| EXERCISE DETAILS |
Reproduce, word for word, the part of the passage on California's COVID-19 reopening tiers starting at "Coronavirus hospitalizations in" and ending at "a spring surge.".

| PASSAGE FOR REVIEW |
■ ■ ■ ■ ■ ■ ■

Los Angeles County officially qualified for the least-restrictive Yellow tier in the state’s Covid-19 reopening blueprint today. San Francisco and tiny Trinity County advanced from the Orange tier into Yellow. That’s about 11 million California residents who will be able to move more freely. It’s also remarkable, given that L.A. and S.F. are among the most densely-populated counties in the state and were once among its most infected regions.
Los Angeles is the only Southern California county to advance to the yellow tier. The rest of the region will remain in the Orange tier — sad news for Disneyland fans. But Orange County’s Covid-related hospitalizations fell out of triple digits for the first time in months on Monday, while the county also reported just 55 new infections and did not log any new fatalities.
On Monday L.A. also announced zero Covid-19 deaths — for the second day in a row — although the numbers are likely due to weekend reporting lag. The entire state of California on Tuesday reported only two deaths related to the pandemic.
Coronavirus hospitalizations in CA fell to a pandemic-record low on Monday. The state also had a record-low 1.1 percent test positivity rate on Monday. Meanwhile, the state’s northern neighbors Oregon and Washington are shutting down again due to a spring surge.

■ ■ ■ ■ ■ ■ ■

Data entries
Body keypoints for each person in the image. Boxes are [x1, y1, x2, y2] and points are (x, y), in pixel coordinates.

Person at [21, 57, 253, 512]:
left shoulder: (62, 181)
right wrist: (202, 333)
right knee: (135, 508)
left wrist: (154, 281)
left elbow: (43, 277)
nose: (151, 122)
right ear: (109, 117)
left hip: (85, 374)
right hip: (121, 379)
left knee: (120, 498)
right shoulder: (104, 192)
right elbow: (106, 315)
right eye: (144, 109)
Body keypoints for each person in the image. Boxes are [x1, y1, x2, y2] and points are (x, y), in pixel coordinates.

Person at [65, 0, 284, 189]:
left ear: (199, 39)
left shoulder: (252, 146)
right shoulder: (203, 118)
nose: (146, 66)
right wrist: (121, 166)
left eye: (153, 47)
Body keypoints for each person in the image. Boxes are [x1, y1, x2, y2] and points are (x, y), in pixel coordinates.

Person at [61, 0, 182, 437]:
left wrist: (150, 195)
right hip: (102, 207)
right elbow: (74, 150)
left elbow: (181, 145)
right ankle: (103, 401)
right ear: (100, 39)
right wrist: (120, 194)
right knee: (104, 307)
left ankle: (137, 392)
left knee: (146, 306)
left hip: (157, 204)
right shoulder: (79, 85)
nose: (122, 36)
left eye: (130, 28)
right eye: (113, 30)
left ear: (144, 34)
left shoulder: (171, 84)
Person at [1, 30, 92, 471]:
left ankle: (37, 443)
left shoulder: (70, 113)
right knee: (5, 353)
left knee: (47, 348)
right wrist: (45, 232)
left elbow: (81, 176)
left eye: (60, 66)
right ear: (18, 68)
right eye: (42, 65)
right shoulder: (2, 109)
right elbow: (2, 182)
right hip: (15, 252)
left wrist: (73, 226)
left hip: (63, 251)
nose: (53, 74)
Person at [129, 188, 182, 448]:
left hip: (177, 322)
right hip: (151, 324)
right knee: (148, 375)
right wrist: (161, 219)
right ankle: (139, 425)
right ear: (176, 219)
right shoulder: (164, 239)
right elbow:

■ ■ ■ ■ ■ ■ ■

| SOLUTION TO THIS PROBLEM |
Coronavirus hospitalizations in CA fell to a pandemic-record low on Monday. The state also had a record-low 1.1 percent test positivity rate on Monday. Meanwhile, the state’s northern neighbors Oregon and Washington are shutting down again due to a spring surge.